Air India plane purchase: SC asks CBI to complete probe in 6 months

The top court had on January 5, asked the CBI to complete its probe by June into the allegations of "serious irregularities" in purchase or hiring of 111 aircrafts.

By: PTI | New Delhi | Published: December 1, 2017 7:18 pm
SC, Supreme Court, Protests, Loss of Life, Assets, Supreme Court on Loss of Life, Supreme Court on Assets, Supreme Court on Protests, Sc on Assets, India News, Indian Express, Indian Express News A bench of justices Adarsh Kumar Goel and U U Lalit said that the apex court had earlier asked the CBI to complete its investigation in June, but it failed to do so.

The Supreme Court on Friday directed the CBI to complete in the next six months its probe into allegations of irregularities in purchase or hiring of 111 aircraft for Air India for a whopping Rs 70,000 crore when Praful Patel was the civil aviation minister. The top court refused to accept a plea of the CBI seeking time to complete its probe saying “the investigation has to be completed in days, not in years”.

A bench of justices Adarsh Kumar Goel and U U Lalit said that the apex court had earlier asked the CBI to complete its investigation in June, but it failed to do so.

“It’s around one year since the last order of apex court on January 5. This is sufficient time to complete the investigation. Can you give us any deadline how much time you need to complete the investigation,” the bench asked Additional Solicitor General P S Narasimha appearing for the CBI.

The ASG said that CBI has already registered an FIR in the case and is investigating all aspects but since there are accused, who are residing abroad, letter rogatory needs to be sent.

“Two years time should be given to complete the probe on all the aspects,” the ASG said.

To this, the bench said, “No, it cannot be done, you complete the probe in next six months.

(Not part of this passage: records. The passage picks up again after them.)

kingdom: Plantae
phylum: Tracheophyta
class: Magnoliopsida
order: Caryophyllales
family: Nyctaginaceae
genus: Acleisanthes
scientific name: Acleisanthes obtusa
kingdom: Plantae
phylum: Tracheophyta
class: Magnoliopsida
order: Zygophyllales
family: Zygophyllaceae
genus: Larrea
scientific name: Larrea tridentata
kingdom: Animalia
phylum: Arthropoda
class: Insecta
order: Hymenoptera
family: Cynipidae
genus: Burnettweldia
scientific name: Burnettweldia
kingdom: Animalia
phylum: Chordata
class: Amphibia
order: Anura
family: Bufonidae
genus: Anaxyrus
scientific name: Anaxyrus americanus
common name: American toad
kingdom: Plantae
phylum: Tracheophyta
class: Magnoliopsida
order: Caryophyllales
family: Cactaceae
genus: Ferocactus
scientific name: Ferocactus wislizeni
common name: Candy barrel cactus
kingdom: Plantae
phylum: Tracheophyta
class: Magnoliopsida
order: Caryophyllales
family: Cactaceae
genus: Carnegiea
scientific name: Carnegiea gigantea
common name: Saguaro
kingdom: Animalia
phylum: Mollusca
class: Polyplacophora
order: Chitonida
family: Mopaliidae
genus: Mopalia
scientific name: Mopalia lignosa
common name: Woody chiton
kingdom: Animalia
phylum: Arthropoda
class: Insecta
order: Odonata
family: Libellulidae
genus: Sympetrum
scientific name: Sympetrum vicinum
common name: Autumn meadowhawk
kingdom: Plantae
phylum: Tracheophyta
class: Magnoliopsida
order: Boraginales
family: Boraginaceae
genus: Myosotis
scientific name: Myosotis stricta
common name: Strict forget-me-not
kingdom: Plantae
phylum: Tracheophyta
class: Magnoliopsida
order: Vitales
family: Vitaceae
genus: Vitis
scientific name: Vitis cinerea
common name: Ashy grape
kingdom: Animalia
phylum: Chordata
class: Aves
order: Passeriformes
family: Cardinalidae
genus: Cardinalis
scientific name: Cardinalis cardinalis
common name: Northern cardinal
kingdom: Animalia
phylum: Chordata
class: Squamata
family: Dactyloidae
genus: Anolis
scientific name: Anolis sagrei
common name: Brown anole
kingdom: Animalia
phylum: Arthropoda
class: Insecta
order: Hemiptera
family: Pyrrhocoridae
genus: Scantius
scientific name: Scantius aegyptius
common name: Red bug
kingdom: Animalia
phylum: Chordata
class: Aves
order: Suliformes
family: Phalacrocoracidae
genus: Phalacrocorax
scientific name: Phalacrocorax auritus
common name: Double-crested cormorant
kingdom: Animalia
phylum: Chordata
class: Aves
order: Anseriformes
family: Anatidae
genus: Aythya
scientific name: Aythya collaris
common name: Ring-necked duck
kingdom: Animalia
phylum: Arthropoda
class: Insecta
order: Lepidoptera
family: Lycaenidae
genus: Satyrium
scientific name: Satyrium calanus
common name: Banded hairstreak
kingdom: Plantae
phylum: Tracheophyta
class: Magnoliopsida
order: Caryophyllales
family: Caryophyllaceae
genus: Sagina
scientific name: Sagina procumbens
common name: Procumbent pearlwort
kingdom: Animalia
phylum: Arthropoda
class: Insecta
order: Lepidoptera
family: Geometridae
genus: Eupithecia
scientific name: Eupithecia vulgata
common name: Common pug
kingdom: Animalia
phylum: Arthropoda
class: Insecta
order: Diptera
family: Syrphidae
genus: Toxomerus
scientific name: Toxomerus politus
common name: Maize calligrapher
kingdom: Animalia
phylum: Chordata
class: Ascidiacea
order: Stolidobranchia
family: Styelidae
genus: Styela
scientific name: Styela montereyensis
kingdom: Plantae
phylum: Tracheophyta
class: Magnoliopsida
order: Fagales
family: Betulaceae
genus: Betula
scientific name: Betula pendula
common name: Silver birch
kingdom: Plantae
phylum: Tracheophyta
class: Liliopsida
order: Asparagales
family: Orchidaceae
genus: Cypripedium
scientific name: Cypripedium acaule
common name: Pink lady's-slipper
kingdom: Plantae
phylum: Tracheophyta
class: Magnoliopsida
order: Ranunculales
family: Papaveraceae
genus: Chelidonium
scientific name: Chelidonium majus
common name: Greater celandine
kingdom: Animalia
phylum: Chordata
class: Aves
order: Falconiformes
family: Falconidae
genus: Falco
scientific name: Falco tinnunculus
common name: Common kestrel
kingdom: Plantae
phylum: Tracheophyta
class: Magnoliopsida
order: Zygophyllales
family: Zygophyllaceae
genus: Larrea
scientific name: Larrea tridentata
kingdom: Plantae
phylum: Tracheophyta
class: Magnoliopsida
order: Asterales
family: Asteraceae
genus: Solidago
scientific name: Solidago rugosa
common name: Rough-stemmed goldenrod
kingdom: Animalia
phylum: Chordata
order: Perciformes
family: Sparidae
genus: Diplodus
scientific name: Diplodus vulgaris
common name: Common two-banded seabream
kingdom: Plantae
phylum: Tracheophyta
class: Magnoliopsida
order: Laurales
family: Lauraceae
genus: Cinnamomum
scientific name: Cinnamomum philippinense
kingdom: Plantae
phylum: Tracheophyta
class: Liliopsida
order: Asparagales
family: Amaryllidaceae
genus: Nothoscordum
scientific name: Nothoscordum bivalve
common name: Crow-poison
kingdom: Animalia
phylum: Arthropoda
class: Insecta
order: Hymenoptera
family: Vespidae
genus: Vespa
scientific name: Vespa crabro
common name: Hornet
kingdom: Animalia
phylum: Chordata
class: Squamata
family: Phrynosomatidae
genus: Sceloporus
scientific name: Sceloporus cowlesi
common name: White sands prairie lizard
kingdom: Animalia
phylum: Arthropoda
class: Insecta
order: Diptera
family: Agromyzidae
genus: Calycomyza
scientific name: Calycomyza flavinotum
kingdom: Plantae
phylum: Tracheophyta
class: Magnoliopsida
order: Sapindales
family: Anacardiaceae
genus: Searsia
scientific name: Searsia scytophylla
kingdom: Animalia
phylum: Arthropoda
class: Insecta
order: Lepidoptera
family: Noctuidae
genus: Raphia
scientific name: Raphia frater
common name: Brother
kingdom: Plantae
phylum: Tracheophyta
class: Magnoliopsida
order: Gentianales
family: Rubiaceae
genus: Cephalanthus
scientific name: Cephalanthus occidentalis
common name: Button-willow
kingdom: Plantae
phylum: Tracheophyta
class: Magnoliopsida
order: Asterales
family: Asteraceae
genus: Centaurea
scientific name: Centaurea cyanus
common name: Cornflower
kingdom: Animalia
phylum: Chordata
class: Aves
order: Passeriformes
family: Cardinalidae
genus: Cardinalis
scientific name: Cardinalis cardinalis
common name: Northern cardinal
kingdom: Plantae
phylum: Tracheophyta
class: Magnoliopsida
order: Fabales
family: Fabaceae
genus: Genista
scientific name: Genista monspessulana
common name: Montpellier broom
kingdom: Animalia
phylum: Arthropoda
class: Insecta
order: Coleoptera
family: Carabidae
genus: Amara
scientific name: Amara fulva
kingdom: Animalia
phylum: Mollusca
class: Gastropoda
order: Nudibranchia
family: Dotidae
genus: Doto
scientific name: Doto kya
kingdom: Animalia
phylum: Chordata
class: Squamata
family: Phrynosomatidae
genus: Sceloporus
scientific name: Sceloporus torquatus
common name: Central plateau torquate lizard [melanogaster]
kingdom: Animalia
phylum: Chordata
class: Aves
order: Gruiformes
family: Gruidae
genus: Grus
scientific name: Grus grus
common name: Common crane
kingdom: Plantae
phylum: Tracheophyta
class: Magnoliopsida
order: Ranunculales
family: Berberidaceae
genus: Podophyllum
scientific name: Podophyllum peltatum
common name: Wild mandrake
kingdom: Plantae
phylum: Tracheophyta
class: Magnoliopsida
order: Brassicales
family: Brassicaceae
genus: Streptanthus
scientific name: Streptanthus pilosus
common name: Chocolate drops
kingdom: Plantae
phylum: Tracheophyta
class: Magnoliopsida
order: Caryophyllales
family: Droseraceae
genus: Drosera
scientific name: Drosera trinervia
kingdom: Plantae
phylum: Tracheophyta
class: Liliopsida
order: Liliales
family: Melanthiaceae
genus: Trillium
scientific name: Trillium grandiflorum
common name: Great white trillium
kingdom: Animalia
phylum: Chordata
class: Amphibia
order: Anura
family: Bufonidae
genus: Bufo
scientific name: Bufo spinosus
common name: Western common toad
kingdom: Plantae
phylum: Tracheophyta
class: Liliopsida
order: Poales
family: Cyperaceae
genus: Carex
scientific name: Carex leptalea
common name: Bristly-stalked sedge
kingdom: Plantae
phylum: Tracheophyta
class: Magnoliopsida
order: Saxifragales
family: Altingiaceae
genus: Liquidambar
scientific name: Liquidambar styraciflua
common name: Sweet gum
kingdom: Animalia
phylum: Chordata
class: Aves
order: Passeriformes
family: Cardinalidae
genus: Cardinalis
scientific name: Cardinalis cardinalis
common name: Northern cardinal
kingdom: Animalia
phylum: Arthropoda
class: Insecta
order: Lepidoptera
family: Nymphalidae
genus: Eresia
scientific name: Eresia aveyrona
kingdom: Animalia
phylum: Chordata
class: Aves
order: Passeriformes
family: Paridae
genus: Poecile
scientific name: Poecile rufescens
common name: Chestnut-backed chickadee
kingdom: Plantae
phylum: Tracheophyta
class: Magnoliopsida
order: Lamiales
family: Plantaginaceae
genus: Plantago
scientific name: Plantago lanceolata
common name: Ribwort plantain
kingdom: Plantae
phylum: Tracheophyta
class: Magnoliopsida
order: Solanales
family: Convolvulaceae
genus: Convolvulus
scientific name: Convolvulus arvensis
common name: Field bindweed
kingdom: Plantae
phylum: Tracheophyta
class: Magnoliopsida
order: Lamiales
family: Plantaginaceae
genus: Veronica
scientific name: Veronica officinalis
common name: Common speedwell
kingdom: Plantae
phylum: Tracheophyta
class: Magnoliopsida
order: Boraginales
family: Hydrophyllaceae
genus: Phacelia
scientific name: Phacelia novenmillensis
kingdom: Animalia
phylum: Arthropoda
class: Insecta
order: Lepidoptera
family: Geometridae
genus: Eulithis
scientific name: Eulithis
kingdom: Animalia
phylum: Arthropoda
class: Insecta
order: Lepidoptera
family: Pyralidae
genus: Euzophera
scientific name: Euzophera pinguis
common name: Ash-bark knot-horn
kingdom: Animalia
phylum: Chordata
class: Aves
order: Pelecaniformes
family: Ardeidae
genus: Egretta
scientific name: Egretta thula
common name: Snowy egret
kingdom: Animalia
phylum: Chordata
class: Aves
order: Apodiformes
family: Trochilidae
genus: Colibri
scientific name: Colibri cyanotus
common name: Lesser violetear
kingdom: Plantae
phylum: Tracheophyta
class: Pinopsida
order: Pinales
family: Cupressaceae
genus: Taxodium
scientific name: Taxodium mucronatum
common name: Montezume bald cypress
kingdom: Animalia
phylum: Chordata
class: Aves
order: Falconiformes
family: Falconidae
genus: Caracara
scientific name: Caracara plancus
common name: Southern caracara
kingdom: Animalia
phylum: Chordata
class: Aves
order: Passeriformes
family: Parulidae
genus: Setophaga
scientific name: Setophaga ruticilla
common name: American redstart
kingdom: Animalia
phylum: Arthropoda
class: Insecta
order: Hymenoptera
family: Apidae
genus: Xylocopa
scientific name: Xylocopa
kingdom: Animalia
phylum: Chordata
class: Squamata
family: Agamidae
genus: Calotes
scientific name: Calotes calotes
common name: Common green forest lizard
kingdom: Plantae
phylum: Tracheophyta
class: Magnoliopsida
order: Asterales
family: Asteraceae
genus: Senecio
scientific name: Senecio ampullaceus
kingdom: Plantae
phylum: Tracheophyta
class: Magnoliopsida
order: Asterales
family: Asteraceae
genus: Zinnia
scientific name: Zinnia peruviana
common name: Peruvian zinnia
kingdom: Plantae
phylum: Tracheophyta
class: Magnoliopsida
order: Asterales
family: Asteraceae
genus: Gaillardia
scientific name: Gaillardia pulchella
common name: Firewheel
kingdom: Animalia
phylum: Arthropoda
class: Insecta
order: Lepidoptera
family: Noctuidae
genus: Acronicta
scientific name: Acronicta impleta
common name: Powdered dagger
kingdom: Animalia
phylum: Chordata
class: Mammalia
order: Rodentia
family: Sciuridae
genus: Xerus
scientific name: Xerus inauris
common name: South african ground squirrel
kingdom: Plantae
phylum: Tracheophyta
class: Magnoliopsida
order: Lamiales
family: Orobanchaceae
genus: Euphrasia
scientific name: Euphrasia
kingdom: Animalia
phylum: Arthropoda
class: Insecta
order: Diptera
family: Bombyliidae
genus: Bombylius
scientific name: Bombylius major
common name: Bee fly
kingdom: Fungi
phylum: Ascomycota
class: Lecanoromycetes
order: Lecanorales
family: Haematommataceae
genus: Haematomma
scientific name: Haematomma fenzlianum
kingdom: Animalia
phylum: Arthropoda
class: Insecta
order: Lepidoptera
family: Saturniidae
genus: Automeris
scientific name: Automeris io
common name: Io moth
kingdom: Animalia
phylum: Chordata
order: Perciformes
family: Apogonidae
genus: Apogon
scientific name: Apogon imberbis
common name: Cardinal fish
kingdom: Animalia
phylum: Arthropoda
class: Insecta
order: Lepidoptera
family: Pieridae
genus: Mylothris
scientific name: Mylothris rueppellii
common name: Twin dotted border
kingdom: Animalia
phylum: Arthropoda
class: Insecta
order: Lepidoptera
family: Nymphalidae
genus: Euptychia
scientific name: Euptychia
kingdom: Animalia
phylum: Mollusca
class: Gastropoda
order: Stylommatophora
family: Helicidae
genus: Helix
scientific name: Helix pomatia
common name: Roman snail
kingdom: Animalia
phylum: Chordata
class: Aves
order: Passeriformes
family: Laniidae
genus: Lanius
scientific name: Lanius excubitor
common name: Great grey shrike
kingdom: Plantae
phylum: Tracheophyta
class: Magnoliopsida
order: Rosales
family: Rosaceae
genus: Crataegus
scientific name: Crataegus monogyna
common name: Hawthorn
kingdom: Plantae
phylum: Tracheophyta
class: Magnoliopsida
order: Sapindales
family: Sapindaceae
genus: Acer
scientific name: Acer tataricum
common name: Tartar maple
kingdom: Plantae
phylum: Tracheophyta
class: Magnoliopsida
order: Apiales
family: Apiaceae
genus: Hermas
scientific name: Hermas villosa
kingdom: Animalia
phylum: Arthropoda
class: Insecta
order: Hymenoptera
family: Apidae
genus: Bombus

Investigations has to be completed in days not years.”

The top court had on January 5, asked the CBI to complete its probe by June into the allegations of “serious irregularities” in purchase or hiring of 111 aircrafts.

It had also asked the agency to look into the fresh allegations made by NGO CPIL that Patel made Air India to buy biometric system for a hefty sum of Rs 1,000 crore.

The Centre had earlier told the court that most of the allegations referred to in the petition are a result of adverse comments made by the Comptroller and Auditor General (CAG) and the Public Accounts Committee of Parliament (PAC).

It had said that some of the observations in the case were made by senior BJP leader Murli Manohar Joshi, as the chairman of PAC, in February 2014 and a detailed response has been filed by the Ministry of Civil Aviation on January 19, 2015.

The NGO had earlier told the court that Canada’s superior court has convicted a person for paying bribe to the then minister for the purchase of biometric system for a whopping cost of Rs 1,000 crore for the airline.

The NGO had earlier moved to the apex court against the government and Air India seeking a CBI/SIT probe into alleged irregularities, including purchase of aircraft, and giving up of profit-making routes allegedly to private airlines during the UPA dispensation.

The court had in September 2012 issued notice to the government and Air India on the plea of CPIL seeking a CBI/SIT probe into the alleged irregularities.

The plea had alleged that various decisions taken during the tenure of Patel were meant to benefit private airlines and had caused huge loss to Air India.

The NGO had referred to several of Patel’s decisions, including the “massive” purchase in 2005-06 of 111 aircraft for national airlines costing around Rs 70,000 crore, taking a large number of planes on lease, giving up profit-making routes and timings in favour of private airlines and the merger of Air India and Indian Airlines.

It approached the apex court challenging a Delhi High Court order dismissing its plea into the alleged irregularities.

In its petition before the apex court, the NGO had alleged that the actions and decisions of the then civil aviation minister “ruined our national carriers, cost the national exchequer tens of thousands of crores and the only beneficiary of the above decisions were foreign aircraft manufacturers, private and foreign airlines”.